**Data for the task**
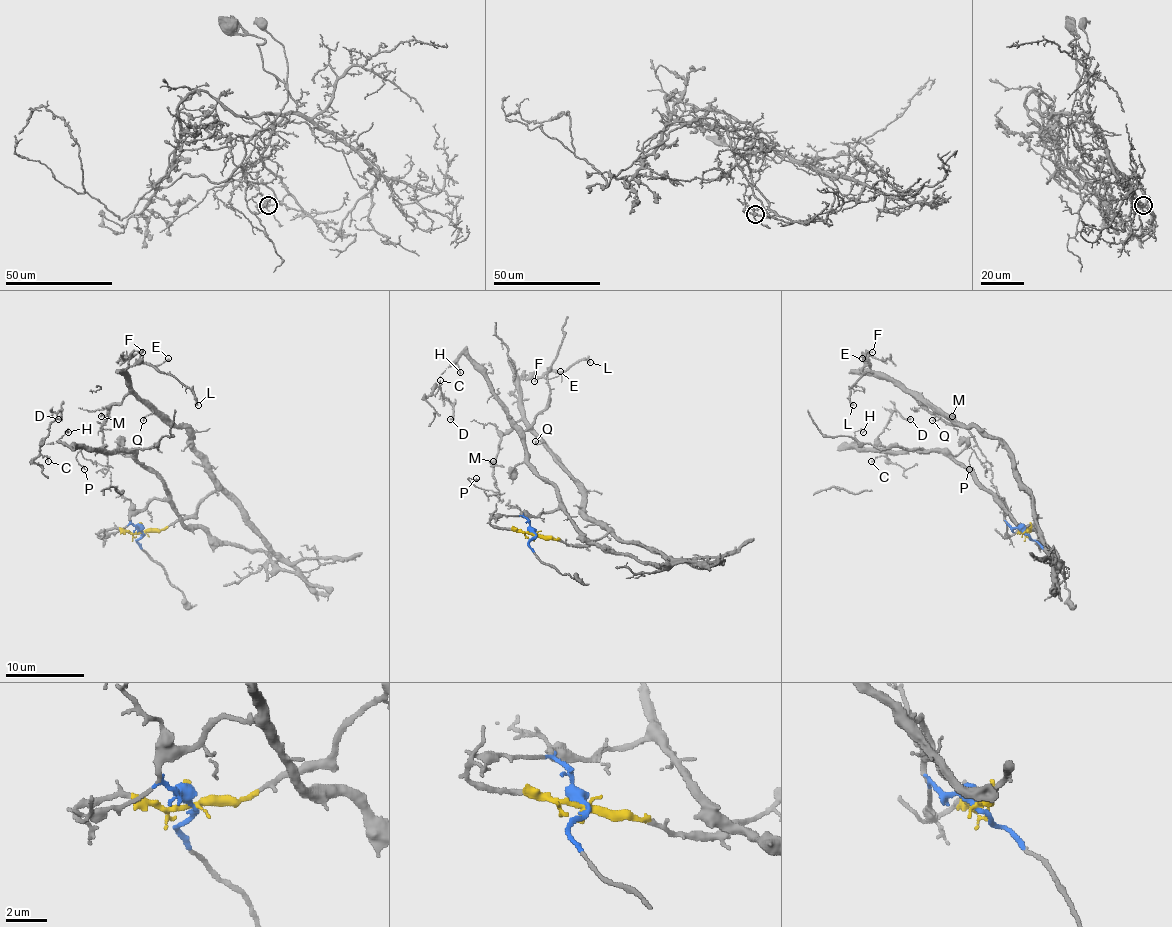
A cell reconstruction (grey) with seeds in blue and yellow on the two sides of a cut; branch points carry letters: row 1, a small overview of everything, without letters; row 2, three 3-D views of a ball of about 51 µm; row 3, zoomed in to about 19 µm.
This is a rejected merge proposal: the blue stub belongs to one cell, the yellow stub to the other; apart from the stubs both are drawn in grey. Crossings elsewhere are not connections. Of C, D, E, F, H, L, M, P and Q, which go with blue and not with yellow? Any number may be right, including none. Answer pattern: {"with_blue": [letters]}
{"with_blue": ["C", "D", "H"]}

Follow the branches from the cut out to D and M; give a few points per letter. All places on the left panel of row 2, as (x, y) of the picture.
D: (143, 532), (130, 519), (153, 499), (167, 497), (167, 487), (132, 452), (43, 444), (59, 411), (57, 419)
M: (143, 532), (194, 513), (214, 489), (208, 460), (182, 427), (130, 393), (104, 423), (100, 417)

**Requirement**
Only the pictures are dropped. Otherwise, write out the listing exactly.

**Answer to the exercise**
A cell reconstruction (grey) with seeds in blue and yellow on the two sides of a cut; branch points carry letters: row 1, a small overview of everything, without letters; row 2, three 3-D views of a ball of about 51 µm; row 3, zoomed in to about 19 µm.
This is a rejected merge proposal: the blue stub belongs to one cell, the yellow stub to the other; apart from the stubs both are drawn in grey. Crossings elsewhere are not connections. Of C, D, E, F, H, L, M, P and Q, which go with blue and not with yellow? Any number may be right, including none. Answer pattern: {"with_blue": [letters]}
{"with_blue": ["C", "D", "H"]}

Follow the branches from the cut out to D and M; give a few points per letter. All places on the left panel of row 2, as (x, y) of the picture.
D: (143, 532), (130, 519), (153, 499), (167, 497), (167, 487), (132, 452), (43, 444), (59, 411), (57, 419)
M: (143, 532), (194, 513), (214, 489), (208, 460), (182, 427), (130, 393), (104, 423), (100, 417)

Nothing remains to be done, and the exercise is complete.